The markets seemed to consolidate overnight after having posted a broad advance Thursday. Corn futures dipped slightly despite talk that a cold front set to hit the Great Lakes region next week could hurt early-planted crops in that region. Early morning news of large Japanese corn purchases may have limited losses. May corn slipped 4.5 cents to $6.4075/bushel in early Friday morning action, while December slid 6.75 cents to $5.245.
Soybean futures were caught in the general downdraft early Friday morning despite supportive news from overseas. For example, Indian soybean futures hit contract highs overnight, while Asian palm oil prices posted a two-week high. There was also talk of tight soymeal supplies in China. Thus, the soy complex declines seen Thursday night might be quickly reversed Friday. May soybeans lost 0.75 cents to $14.2275/bushel early Friday morning, while May soyoil skidded 0.31 cents to 49.46 cents/pound, whereas May soybean meal added $0.1 to $414.4/ton.
The wheat markets were generally weak Friday morning after having surged Thursday. There seemed to be little news other than of a sizeable South Korean purchase, which probably prompted a good bit of profit-taking in the wake of the big Thursday advance.

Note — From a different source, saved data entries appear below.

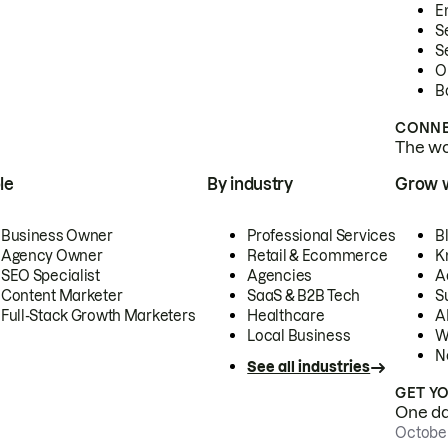
E
S
S
O
B
CONNE
The wor
le
By industry
Grow 
Business Owner
Professional Services
B
Agency Owner
Retail & Ecommerce
K
SEO Specialist
Agencies
A
Content Marketer
SaaS & B2B Tech
S
Full-Stack Growth Marketers
Healthcare
AI
Local Business
W
N
See all industries
GET Y
One day
October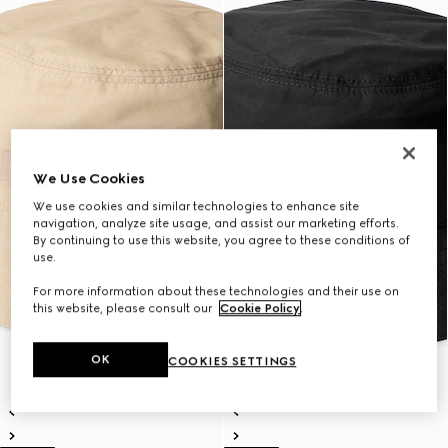
We Use Cookies
We use cookies and similar technologies to enhance site
navigation, analyze site usage, and assist our marketing efforts.
By continuing to use this website, you agree to these conditions of
use.
For more information about these technologies and their use on
this website, please consult our
Cookie Policy
.
OK
COOKIES SETTINGS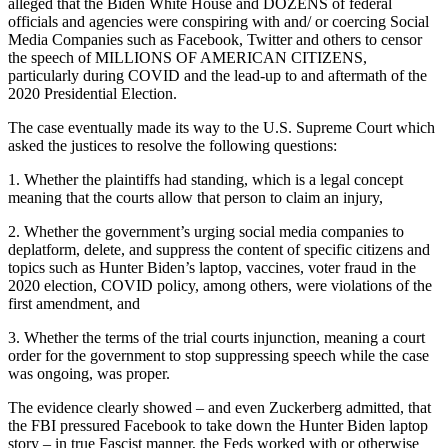
alleged that the Biden White House and DOZENS of federal
officials and agencies were conspiring with and/ or coercing Social
Media Companies such as Facebook, Twitter and others to censor
the speech of MILLIONS OF AMERICAN CITIZENS,
particularly during COVID and the lead-up to and aftermath of the
2020 Presidential Election.
The case eventually made its way to the U.S. Supreme Court which
asked the justices to resolve the following questions:
1. Whether the plaintiffs had standing, which is a legal concept
meaning that the courts allow that person to claim an injury,
2. Whether the government’s urging social media companies to
deplatform, delete, and suppress the content of specific citizens and
topics such as Hunter Biden’s laptop, vaccines, voter fraud in the
2020 election, COVID policy, among others, were violations of the
first amendment, and
3. Whether the terms of the trial courts injunction, meaning a court
order for the government to stop suppressing speech while the case
was ongoing, was proper.
The evidence clearly showed – and even Zuckerberg admitted, that
the FBI pressured Facebook to take down the Hunter Biden laptop
story – in true Fascist manner, the Feds worked with or otherwise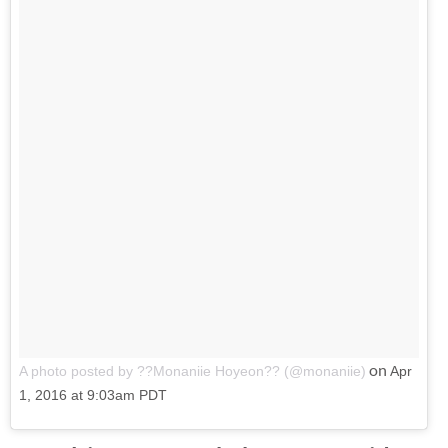
on
A photo posted by ??Monaniie Hoyeon?? (@monaniie)
Apr
1, 2016 at 9:03am PDT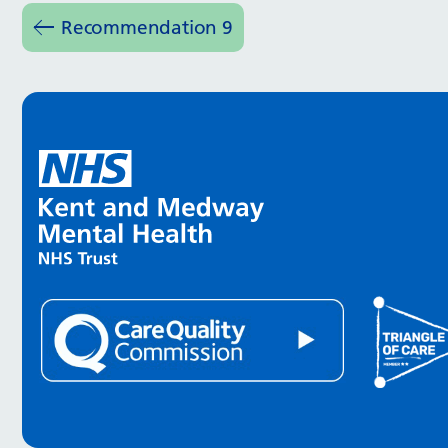
Recommendation 9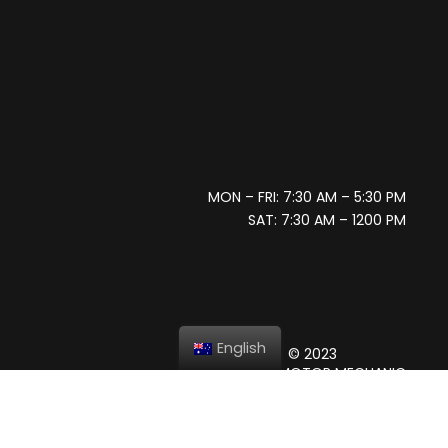
MON – FRI: 7:30 AM – 5:30 PM
SAT: 7:30 AM – 1200 PM
English
© 2023
GIANNI’S MOTOR MECHANIC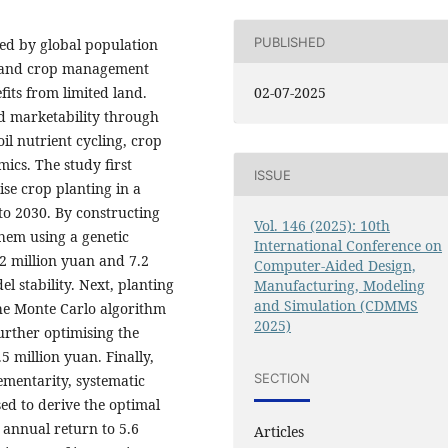
PUBLISHED
ged by global population
se and crop management
fits from limited land.
02-07-2025
nd marketability through
oil nutrient cycling, crop
ics. The study first
ISSUE
se crop planting in a
o 2030. By constructing
Vol. 146 (2025): 10th
them using a genetic
International Conference on
2 million yuan and 7.2
Computer-Aided Design,
l stability. Next, planting
Manufacturing, Modeling
and Simulation (CDMMS
the Monte Carlo algorithm
2025)
urther optimising the
 million yuan. Finally,
SECTION
ementarity, systematic
sed to derive the optimal
 annual return to 5.6
Articles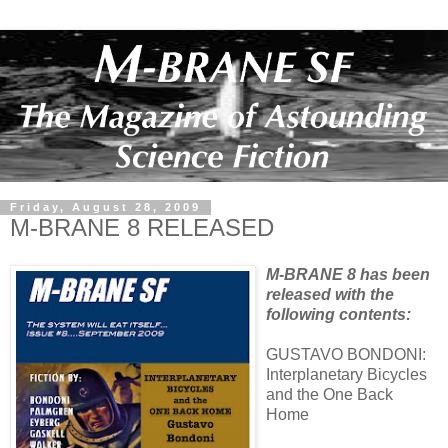
Friday, August 28, 2009
M-BRANE 8 RELEASED
M-BRANE 8 has been
released with the
following contents:
GUSTAVO BONDONI:
Interplanetary Bicycles
and the One Back
Home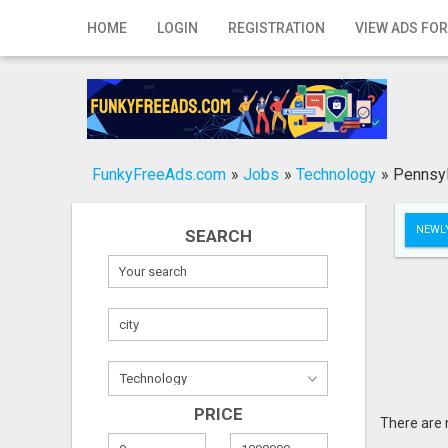
Home
HOME
LOGIN
REGISTRATION
VIEW ADS FOR
Login
Registration
Contact
FunkyFreeAds.com
»
Jobs
»
Technology
»
Pennsyl
Publish your ad
NEWLY
SEARCH
Search
PRICE
There are 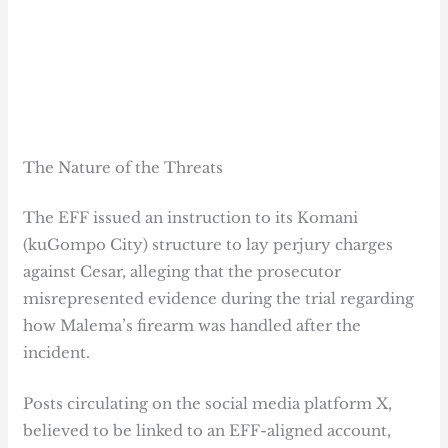
The Nature of the Threats
The EFF issued an instruction to its Komani
(kuGompo City) structure to lay perjury charges
against Cesar, alleging that the prosecutor
misrepresented evidence during the trial regarding
how Malema’s firearm was handled after the
incident.
Posts circulating on the social media platform X,
believed to be linked to an EFF-aligned account,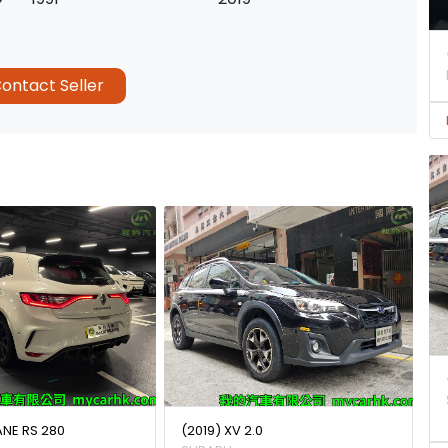
ontact Seller
ANE RS 280
(2019) XV 2.0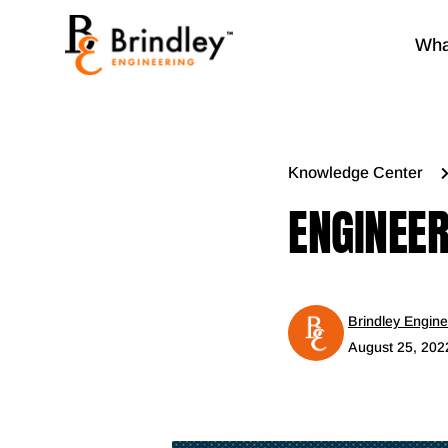
Wha
Knowledge Center
ENGINEER
Brindley Engine
August 25, 202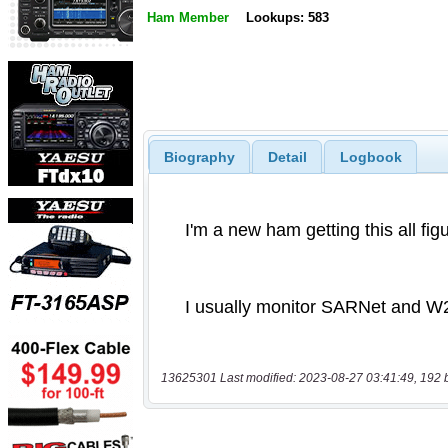
Ham Member
Lookups: 583
Biography
Detail
Logbook
13625301 Last modified: 2023-08-27 03:41:49, 192 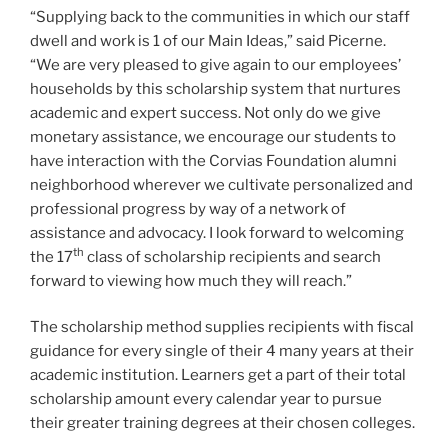
“Supplying back to the communities in which our staff
dwell and work is 1 of our Main Ideas,” said Picerne.
“We are very pleased to give again to our employees’
households by this scholarship system that nurtures
academic and expert success. Not only do we give
monetary assistance, we encourage our students to
have interaction with the Corvias Foundation alumni
neighborhood wherever we cultivate personalized and
professional progress by way of a network of
assistance and advocacy. I look forward to welcoming
th
the 17
class of scholarship recipients and search
forward to viewing how much they will reach.”
The scholarship method supplies recipients with fiscal
guidance for every single of their 4 many years at their
academic institution. Learners get a part of their total
scholarship amount every calendar year to pursue
their greater training degrees at their chosen colleges.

Traders may be wary of holding positions through next week, when the Wheat Quality Council tour of Kansas wheat fields takes place. May CBOT wheat futures dipped 4.5 cents to $6.9675/bushel in pre-dawn Friday trading, while May KCBT wheat lost 1.25 cents to $7.625, but May MGE futures gained 2.25 cents to $8.255.
Cattle futures advanced again in overnight trading as the industry anticipates higher cash prices today and possibly in early May as well. Ultimately, prospects for resurgent consumer demand in the wake of a dismal late winter-early spring season are encouraging optimism about the short-term outlook. June cattle climbed 0.20 cents to 123.10 cents/pound in early-Friday electronic trading, while December edged up 0.05 cents to 128.27. May feeder cattle futures gained 0.15 cents to 142.35 cents/pound, and August added 0.15 cents to 152.30.
The hog market also climbed modestly in early Friday morning trading. That was hardly surprising in the wake of the Thursday afternoon reports. Not only did cash prices increase sharply, substantial gains in pork loin and belly values boosted pork cutout significantly. The industry clearly expects much more of the same during the days and weeks ahead. May hog futures inched 0.02 cents higher to 89.00 cents/pound overnight, while the June contract added 0.15 cents to 91.97.
Cotton futures built upon their modest Thursday rebound overnight in spite of a general lack of news. Traders seemed to continue reacting to the robust result of the weekly Export Sales report, since the latest total topped comparable week-ago and four-week average levels by 13% and 46%, respectively. It was rather impressive to see cotton prices rise significantly despite the general market decline suffered in the early hours of Friday morning. Of course, cotton is rather depressed after having declined over 10% from its mid-March high. July cotton gained 0.67 cents to 83.90 cents/pound early Friday morning, while December rose 0.40 cents to 83.68.